*Problem description*: Among the lines below, copy exactly those from the one with "7: (403, 98, 1.40)" through the one with "34: (764, 220, 3.07)", counting both ends.

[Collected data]

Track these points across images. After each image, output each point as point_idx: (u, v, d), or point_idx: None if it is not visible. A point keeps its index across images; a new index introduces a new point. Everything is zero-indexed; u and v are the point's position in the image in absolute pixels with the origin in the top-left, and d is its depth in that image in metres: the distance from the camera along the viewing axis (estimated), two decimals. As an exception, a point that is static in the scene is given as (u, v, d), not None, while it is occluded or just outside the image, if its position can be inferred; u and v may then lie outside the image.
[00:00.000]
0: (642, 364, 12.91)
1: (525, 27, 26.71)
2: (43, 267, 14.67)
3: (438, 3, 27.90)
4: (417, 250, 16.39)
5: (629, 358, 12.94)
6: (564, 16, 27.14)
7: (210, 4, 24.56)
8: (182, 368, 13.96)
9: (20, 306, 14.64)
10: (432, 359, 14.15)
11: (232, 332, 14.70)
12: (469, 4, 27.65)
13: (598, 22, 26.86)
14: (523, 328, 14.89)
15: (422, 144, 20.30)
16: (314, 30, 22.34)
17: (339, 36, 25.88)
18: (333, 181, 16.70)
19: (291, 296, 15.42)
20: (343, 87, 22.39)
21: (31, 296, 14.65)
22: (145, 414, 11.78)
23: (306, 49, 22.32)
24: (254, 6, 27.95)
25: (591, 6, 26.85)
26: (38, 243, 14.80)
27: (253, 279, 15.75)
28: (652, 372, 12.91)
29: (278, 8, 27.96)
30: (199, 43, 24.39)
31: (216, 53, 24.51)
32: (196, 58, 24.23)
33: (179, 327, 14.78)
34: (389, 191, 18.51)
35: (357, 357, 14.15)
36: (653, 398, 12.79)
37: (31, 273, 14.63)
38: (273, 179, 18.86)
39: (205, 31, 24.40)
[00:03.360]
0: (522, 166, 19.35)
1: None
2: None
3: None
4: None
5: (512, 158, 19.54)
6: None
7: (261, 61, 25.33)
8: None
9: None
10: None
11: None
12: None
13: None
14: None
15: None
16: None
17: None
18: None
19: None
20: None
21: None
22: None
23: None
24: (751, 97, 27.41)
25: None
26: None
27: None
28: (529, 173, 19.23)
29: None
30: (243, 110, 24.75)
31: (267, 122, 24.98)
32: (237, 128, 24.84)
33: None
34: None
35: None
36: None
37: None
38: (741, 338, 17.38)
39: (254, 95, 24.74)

--

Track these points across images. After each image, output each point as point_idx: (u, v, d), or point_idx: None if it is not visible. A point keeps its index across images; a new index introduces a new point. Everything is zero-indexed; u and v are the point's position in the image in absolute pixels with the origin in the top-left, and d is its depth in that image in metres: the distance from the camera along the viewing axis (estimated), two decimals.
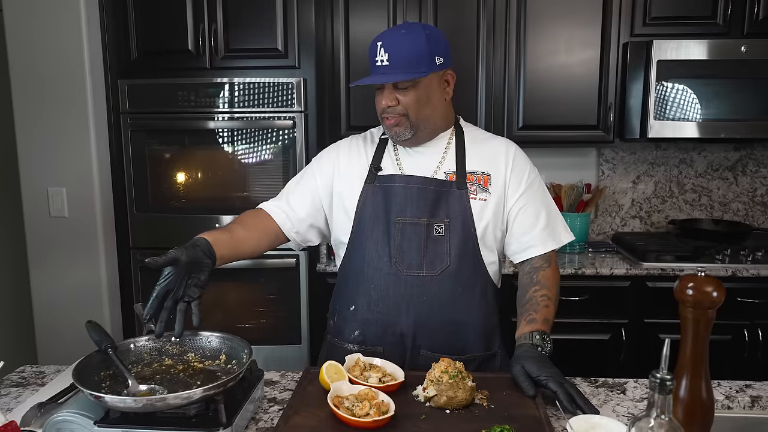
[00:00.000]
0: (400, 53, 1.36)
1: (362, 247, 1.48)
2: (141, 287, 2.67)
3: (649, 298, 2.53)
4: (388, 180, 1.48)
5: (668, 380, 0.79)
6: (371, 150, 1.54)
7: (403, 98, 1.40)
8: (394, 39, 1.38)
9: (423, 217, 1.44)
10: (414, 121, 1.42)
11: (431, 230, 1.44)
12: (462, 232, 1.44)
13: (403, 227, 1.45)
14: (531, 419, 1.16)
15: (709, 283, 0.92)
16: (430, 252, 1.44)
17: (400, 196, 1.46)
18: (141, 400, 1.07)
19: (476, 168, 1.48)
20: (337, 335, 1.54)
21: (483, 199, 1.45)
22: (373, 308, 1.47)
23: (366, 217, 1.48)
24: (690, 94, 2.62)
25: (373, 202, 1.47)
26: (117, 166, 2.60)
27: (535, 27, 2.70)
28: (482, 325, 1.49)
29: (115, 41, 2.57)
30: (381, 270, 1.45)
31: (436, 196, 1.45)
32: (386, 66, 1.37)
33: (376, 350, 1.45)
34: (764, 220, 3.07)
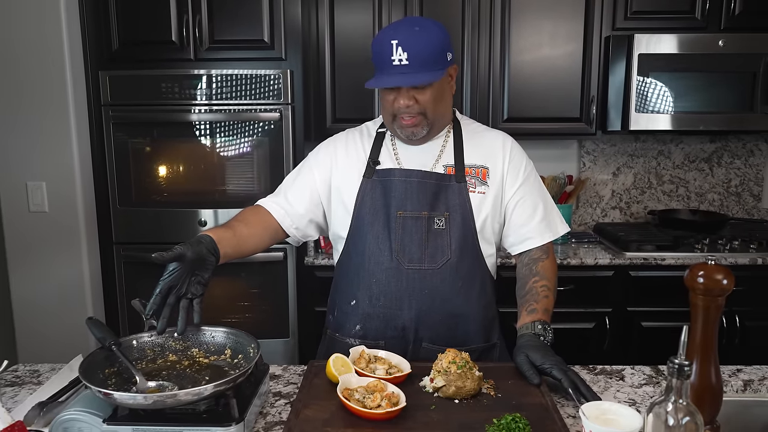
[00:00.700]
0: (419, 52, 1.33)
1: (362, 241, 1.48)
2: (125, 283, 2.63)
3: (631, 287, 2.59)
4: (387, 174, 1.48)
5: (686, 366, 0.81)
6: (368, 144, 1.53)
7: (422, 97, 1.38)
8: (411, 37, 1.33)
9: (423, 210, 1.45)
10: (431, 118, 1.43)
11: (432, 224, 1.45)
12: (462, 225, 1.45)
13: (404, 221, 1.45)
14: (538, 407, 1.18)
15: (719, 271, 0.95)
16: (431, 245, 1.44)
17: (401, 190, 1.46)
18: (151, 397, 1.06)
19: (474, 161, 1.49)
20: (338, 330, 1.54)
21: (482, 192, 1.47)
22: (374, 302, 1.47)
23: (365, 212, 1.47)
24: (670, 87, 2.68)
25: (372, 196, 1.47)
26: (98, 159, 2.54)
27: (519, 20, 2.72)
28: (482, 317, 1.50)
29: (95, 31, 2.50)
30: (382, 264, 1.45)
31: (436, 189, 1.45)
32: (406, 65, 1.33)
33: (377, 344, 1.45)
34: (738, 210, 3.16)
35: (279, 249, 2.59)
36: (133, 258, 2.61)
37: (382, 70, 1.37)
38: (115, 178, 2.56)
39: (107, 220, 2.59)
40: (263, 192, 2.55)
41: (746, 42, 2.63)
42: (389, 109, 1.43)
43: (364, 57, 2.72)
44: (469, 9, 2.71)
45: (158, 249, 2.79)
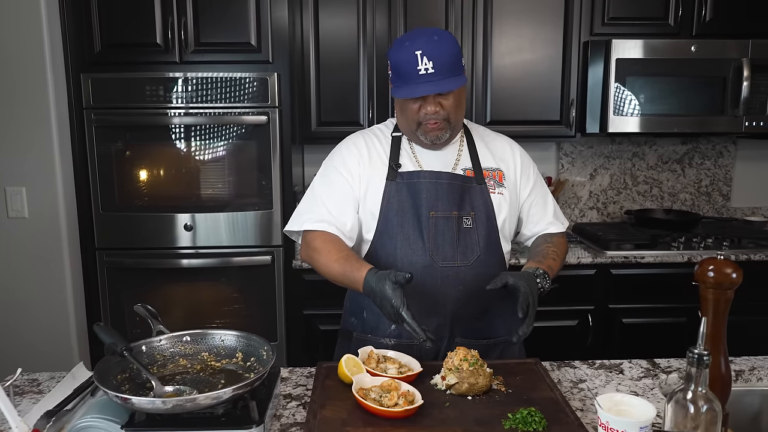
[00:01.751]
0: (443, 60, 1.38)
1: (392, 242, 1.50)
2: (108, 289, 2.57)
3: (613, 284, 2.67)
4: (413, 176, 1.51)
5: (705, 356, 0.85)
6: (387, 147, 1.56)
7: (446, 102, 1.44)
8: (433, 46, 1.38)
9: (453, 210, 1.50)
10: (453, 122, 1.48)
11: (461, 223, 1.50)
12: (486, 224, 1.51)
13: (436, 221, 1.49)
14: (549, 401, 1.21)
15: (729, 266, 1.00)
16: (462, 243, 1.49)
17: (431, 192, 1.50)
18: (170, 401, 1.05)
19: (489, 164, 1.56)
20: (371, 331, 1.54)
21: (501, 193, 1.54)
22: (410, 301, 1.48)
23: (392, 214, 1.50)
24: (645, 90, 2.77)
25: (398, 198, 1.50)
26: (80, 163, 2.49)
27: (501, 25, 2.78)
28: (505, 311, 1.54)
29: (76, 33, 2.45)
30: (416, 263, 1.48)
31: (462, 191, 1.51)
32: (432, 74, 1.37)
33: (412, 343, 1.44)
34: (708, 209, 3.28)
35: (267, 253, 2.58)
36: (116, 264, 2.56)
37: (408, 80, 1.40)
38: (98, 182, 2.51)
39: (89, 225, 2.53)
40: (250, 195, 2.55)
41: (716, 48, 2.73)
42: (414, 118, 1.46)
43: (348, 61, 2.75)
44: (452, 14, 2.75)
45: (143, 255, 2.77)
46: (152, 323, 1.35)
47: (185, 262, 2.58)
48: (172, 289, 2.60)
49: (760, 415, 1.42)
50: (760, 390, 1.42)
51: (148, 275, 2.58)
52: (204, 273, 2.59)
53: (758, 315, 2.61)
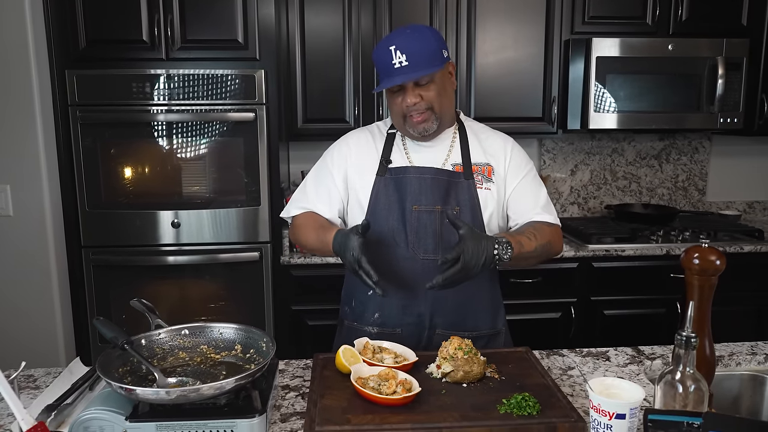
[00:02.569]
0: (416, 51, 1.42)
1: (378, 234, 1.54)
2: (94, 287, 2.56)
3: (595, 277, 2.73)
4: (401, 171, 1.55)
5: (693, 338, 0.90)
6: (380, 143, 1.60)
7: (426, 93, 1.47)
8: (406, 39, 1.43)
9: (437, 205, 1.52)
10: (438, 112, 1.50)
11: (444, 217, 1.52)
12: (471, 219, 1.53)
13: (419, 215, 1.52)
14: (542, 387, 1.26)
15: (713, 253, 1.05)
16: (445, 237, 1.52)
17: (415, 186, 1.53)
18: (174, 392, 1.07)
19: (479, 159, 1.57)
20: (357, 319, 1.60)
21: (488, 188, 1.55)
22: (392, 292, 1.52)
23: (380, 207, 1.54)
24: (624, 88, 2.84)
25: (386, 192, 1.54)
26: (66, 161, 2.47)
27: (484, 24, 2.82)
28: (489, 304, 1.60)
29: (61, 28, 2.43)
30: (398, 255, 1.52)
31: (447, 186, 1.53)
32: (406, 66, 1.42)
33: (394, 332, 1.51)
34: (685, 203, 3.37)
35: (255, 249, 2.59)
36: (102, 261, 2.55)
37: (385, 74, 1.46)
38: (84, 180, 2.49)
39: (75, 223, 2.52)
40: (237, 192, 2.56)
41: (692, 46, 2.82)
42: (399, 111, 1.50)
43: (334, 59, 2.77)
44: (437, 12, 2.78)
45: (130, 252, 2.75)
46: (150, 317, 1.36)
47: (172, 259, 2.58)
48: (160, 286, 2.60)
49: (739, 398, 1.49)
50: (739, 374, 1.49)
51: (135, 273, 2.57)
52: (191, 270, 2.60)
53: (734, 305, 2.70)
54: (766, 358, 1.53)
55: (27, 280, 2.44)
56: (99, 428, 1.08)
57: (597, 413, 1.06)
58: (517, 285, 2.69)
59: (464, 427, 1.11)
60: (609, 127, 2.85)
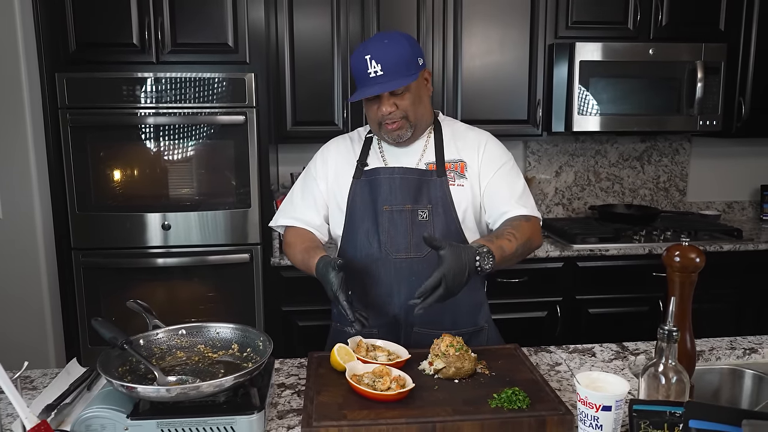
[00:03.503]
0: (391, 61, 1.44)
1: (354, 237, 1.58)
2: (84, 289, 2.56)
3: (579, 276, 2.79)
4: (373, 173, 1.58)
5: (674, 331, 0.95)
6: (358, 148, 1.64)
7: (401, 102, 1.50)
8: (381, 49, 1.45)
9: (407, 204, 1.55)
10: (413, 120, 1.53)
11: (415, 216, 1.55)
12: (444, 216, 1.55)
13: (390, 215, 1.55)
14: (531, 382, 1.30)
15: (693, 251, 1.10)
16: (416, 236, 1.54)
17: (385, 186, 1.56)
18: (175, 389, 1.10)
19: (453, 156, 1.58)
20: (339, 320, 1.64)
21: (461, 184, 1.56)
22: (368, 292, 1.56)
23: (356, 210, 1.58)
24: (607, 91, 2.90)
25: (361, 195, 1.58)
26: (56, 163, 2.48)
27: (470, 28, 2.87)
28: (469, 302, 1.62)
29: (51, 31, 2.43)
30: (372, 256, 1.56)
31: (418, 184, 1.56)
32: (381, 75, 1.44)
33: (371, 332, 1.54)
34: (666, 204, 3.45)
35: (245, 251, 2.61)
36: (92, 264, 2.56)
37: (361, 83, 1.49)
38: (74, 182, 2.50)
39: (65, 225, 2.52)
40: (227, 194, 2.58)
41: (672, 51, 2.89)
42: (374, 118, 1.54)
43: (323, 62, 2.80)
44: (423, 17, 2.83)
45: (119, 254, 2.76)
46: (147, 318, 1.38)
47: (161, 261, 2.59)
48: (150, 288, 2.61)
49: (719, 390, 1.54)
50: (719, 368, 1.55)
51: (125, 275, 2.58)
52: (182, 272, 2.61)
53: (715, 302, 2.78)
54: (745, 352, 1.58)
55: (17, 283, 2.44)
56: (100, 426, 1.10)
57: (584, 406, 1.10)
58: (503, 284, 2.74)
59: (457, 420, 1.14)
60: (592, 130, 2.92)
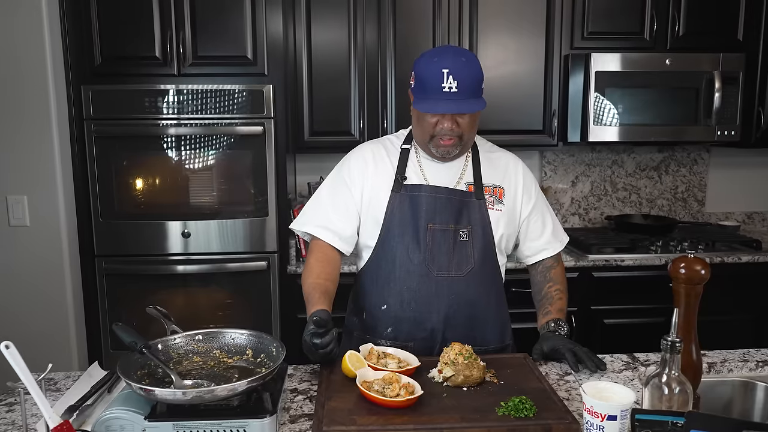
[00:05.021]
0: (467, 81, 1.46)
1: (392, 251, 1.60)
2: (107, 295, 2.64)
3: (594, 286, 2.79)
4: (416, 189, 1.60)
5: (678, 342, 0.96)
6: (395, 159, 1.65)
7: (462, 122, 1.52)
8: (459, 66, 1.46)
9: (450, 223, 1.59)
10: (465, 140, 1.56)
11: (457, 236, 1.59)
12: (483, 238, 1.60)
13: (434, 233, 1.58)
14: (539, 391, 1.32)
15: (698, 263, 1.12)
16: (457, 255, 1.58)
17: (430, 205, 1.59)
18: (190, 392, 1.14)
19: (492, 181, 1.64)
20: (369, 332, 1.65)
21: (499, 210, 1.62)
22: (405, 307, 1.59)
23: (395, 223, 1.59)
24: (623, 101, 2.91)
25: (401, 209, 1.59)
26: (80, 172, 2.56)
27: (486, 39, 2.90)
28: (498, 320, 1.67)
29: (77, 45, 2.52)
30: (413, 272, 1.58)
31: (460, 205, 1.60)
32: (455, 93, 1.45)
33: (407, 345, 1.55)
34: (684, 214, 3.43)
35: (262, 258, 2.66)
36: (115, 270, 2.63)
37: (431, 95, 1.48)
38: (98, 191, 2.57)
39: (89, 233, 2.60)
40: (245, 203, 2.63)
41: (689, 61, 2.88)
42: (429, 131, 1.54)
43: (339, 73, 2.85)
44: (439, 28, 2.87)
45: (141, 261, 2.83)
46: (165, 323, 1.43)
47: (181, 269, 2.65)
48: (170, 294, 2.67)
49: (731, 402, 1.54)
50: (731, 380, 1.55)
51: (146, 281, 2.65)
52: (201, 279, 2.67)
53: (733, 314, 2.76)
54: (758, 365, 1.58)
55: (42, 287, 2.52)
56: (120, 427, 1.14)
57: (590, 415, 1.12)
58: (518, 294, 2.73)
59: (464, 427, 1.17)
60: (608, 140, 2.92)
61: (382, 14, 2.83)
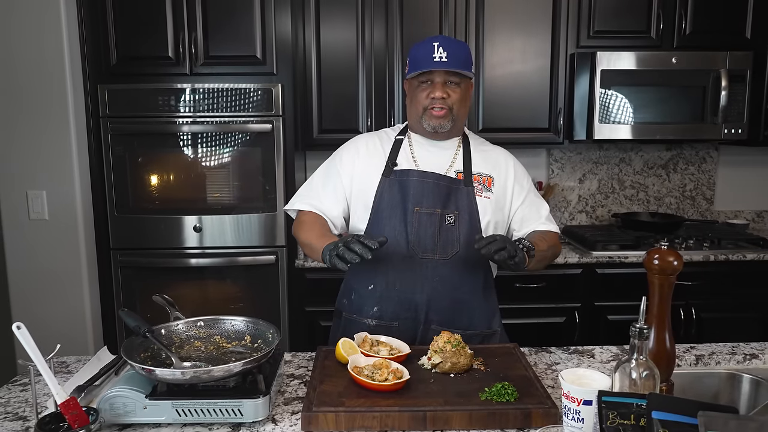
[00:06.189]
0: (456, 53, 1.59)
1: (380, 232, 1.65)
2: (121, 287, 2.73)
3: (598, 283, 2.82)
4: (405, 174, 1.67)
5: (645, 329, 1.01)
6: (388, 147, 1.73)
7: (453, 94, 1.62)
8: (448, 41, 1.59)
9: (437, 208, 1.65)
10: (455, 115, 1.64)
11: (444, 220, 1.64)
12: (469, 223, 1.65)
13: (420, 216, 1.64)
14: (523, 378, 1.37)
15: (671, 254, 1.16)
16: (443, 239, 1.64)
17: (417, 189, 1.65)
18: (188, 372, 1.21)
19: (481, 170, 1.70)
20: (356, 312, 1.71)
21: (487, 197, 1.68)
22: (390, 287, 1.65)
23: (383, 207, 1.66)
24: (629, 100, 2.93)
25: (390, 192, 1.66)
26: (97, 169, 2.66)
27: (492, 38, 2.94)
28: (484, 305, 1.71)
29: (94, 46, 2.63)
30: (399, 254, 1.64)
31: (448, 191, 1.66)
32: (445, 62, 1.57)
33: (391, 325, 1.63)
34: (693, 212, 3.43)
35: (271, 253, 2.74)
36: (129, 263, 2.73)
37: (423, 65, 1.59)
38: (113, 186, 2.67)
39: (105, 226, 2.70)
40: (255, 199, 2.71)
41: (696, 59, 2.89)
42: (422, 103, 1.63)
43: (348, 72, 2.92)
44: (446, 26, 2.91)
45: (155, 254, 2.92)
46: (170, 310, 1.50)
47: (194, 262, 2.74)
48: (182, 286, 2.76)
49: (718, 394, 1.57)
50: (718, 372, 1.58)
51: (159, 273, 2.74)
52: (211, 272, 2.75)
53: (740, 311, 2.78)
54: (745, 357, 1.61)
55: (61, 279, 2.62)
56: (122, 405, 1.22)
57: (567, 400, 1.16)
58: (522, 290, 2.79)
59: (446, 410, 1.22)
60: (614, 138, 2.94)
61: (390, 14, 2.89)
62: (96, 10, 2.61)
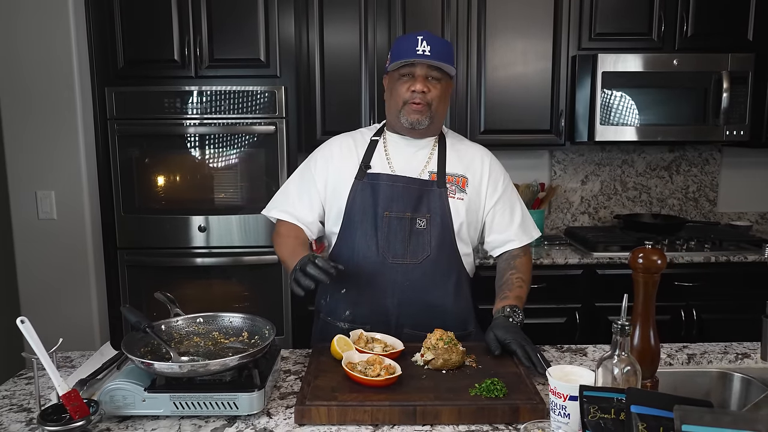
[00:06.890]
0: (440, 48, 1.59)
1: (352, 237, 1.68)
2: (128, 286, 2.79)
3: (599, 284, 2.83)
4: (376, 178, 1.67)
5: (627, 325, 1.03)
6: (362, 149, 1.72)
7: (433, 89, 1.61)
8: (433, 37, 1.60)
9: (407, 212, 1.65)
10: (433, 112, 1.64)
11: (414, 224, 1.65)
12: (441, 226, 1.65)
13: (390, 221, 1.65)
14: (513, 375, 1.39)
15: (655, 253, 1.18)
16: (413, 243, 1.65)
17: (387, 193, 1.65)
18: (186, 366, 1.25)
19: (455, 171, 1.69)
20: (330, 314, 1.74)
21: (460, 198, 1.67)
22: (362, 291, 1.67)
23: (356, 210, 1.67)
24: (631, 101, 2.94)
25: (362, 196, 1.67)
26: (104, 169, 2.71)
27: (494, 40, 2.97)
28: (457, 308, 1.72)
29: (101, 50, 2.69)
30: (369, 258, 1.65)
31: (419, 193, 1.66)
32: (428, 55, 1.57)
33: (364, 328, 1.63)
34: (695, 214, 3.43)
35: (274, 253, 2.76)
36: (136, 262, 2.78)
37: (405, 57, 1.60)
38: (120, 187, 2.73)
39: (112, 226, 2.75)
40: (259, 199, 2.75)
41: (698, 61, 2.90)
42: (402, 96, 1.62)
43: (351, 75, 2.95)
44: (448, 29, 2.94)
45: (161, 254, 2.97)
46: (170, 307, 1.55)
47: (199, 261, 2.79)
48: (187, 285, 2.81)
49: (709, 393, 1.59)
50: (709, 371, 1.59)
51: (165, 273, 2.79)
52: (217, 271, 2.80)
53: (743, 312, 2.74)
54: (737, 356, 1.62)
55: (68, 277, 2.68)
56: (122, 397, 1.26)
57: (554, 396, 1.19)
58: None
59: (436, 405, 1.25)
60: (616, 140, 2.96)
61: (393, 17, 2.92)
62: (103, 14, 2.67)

*Response to the exercise*:
7: (403, 98, 1.40)
8: (394, 39, 1.38)
9: (423, 217, 1.44)
10: (414, 121, 1.42)
11: (431, 230, 1.44)
12: (462, 232, 1.44)
13: (403, 227, 1.45)
14: (531, 419, 1.16)
15: (709, 283, 0.92)
16: (430, 252, 1.44)
17: (400, 196, 1.46)
18: (141, 400, 1.07)
19: (476, 168, 1.48)
20: (337, 335, 1.54)
21: (483, 199, 1.45)
22: (373, 308, 1.47)
23: (366, 217, 1.48)
24: (690, 94, 2.62)
25: (373, 202, 1.47)
26: (117, 166, 2.60)
27: (535, 27, 2.70)
28: (482, 325, 1.49)
29: (115, 41, 2.57)
30: (381, 270, 1.45)
31: (436, 196, 1.45)
32: (386, 66, 1.37)
33: (376, 350, 1.45)
34: (764, 220, 3.07)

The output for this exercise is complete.